Gastric Bypass, and the surgeons who perform it, have left me near death, with a feeding tube, living off disability and uninsurable. That's why I need to share my story to explain some of the common, yet avoidable, complications of Bariatric Surgery. This surgery is becoming too commercialized and routine, and many times it's being performed without the patient being educated of the life-long changes they need to make in order to be successful and healthy long-term.

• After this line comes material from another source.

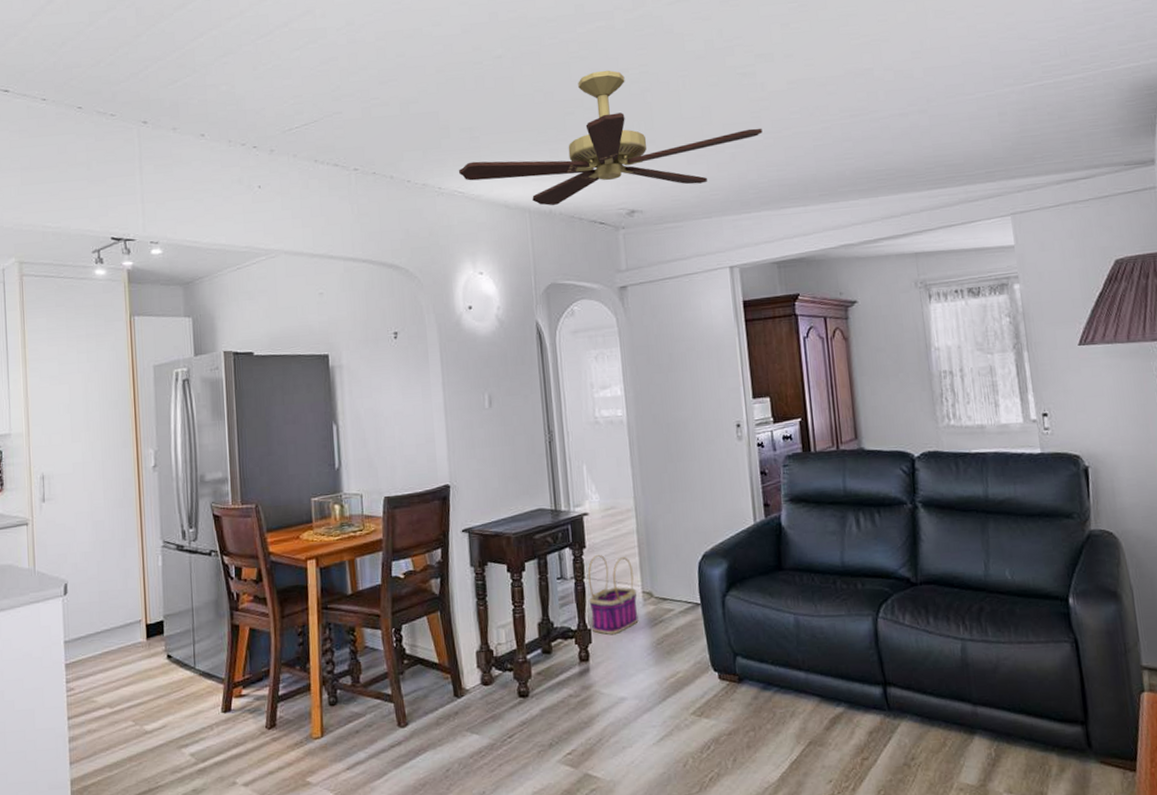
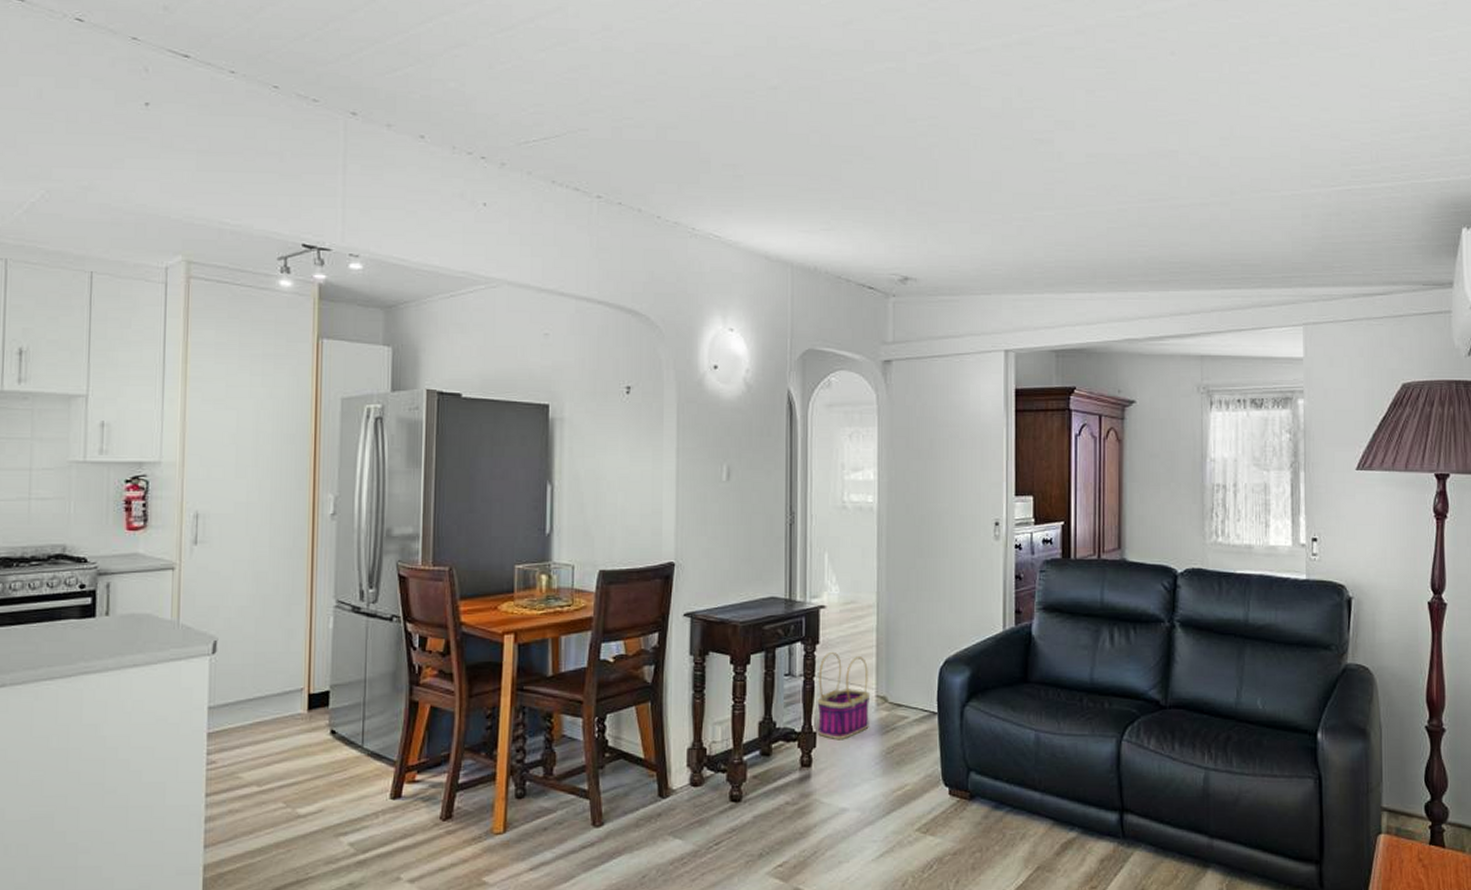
ceiling fan: present [459,70,763,206] -> none [717,117,1054,263]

I had Bariatric Surgery, or Open Gastric Bypass, in December 2002. I was 33 years old and had been overweight and/or obese the majority of those years. I did at least 2 years of research before surgery plus continued my research post-op and was extremely excited for what was to come. Within the first two weeks I lost 18 pounds. Wow! Then it stopped. I was eating tiny, well-balanced 2 ounce meals but the weight would not budge. I did not touch sugar, fat or anything with high calories. I only drank water. I followed the doctors orders to the letter. But I was not exercising.

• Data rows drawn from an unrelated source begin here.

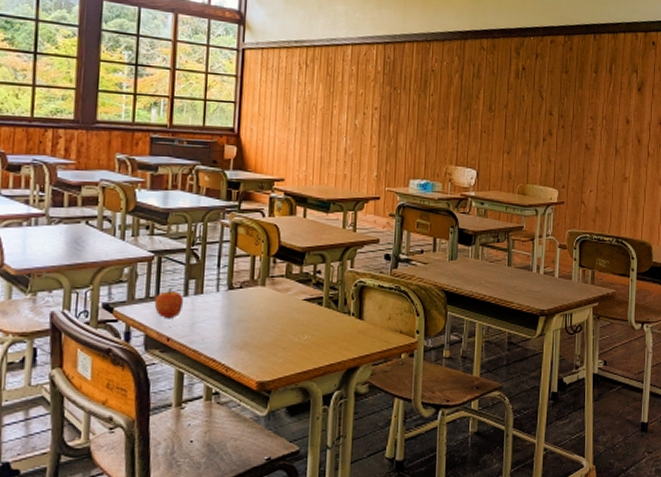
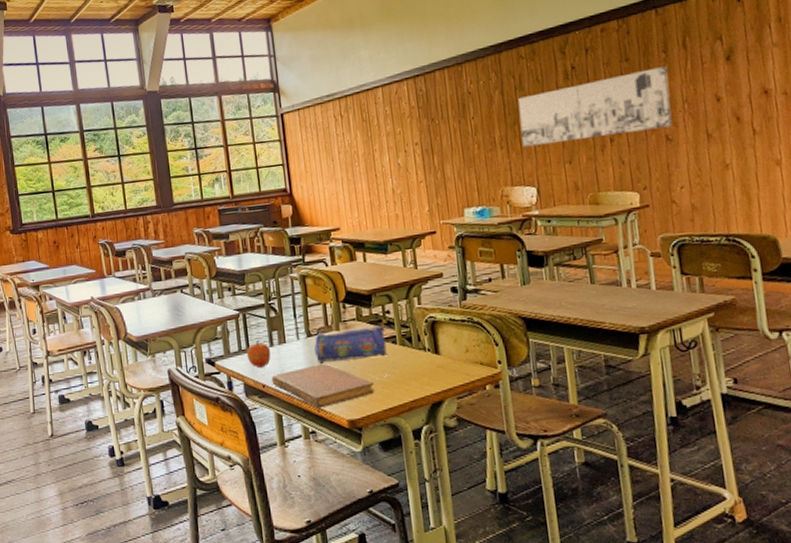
notebook: none [179,319,292,368] -> present [271,363,375,409]
pencil case: none [233,285,314,318] -> present [314,325,387,362]
wall art: none [472,84,596,138] -> present [517,66,673,147]

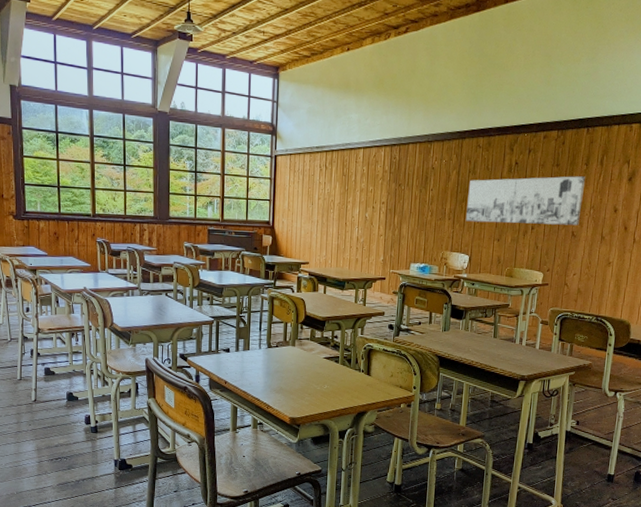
apple: present [246,340,271,368] -> none [215,345,236,367]
notebook: present [271,363,375,409] -> none [233,370,315,406]
pencil case: present [314,325,387,362] -> none [271,346,332,372]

I started exercising and the weight started coming off. I exercised for 90 minutes, 6 days a week. If I stopped exercising for a week, it would take me a month to lose another pound. I fought for every pound I lost. It took two years, but at 5 feet, 3 inches tall, I went from 275 pounds to 160 pounds and was on top of the world, still exercising and eating right.
In March of 2008 I had some dental work done. I was put on 1600mg of ibuprofen a day for 2 months. Roughly 2 months after I discontinued the use of ibuprofen I started vomiting. It quickly became a daily occurrence. One day after eating my small breakfast and lunch, around 2:00 PM I had to vomit again, but this time I realized it included dinner from the previous night.

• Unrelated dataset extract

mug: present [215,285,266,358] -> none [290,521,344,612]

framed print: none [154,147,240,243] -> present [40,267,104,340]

Scared, I ended up at a gastroenterologist who ran a camera scope down my throat and said that the opening from my stomach to my intestines had closed down to the size of a pinhole due to scar tissue. I was told that scar tissue is considered a common complication for Gastric Bypass patients. After reviewing my medical history he asked if I use ibuprofen, and I was then told that Gastric Bypass patients should not take ibuprofen or any NSAIDS, as it causes scar tissue. For 6 years I had been taking a few NSAIDS for aches and pains here and there. None of my doctors had said anything.
I wish my story ended there. To make this short, my gastroenterologist did a scope with balloon dilation to open up the scar tissue, a procedure that works on all but 2% of bypass patients. I am part of that 2%. After having 2 scopes with balloon dilation, I was told I needed Gastric Revision surgery.
On January 29, 2009 my new bariatric surgeon performed an Open Gastric Revision surgery, which split me from the tip of my chest-bone down to my belly button. He was well-known, recommended and even had a commercial on television about gastric bypass. However, right after surgery I was still vomiting. Not even two weeks after surgery they performed another scope down my throat and my gastroenterologist wrote in my record that the bariatric surgeon had sewn my stomach shut. Now, instead of a stricture from my stomach to my intestines, I had a stricture from my esophagus to my stomach. The surgeon denied it, saying that I had rebuilt scar tissue within those two weeks. After 5 months, 7 additional scopes with balloon dilation and 59 days in the hospital, I was forced to get a feeding tube, fired from my job, left with no insurance, and had to go on disability. I am now down to 121 pounds. I've lost all muscle mass, fat, menstruation, and nearly all of my teeth due to malnutrition. My nutrients are fed to me 12-16 hours a day through a tube in my chest that sits right on my bra line.
There is more to my story, but I tried to condense it as best as I could. I am trying to get my story to other patients, or those considering gastric bypass, through talk shows, magazines, online, etc., in hopes that by hearing my story I can help people realize that gastric bypass is not a quick fix. It's a tool, which if used correctly, takes effort, changes in diet, changes in medication and supplements, amount of food eaten and exercise. Things that can also be done without the surgery and some of the common complications that come with it. I'm hoping that patients and their doctors research and educate all facets of this procedure, short and long-term. I would not be where I am today if I had known NSAIDS caused scar tissue, and I have researched this surgery extensively. I'm also hoping that by getting my story publicized, I might find a doctor who specializes in this field as I'm told I need additional surgery to make a new stomach out of my remaining intestines. Until then, I will survive on my feeding tube and disability.
I appreciate you reading my story. I hope this is not the end of my story, but just a positive beginning. Thank you so much for your time.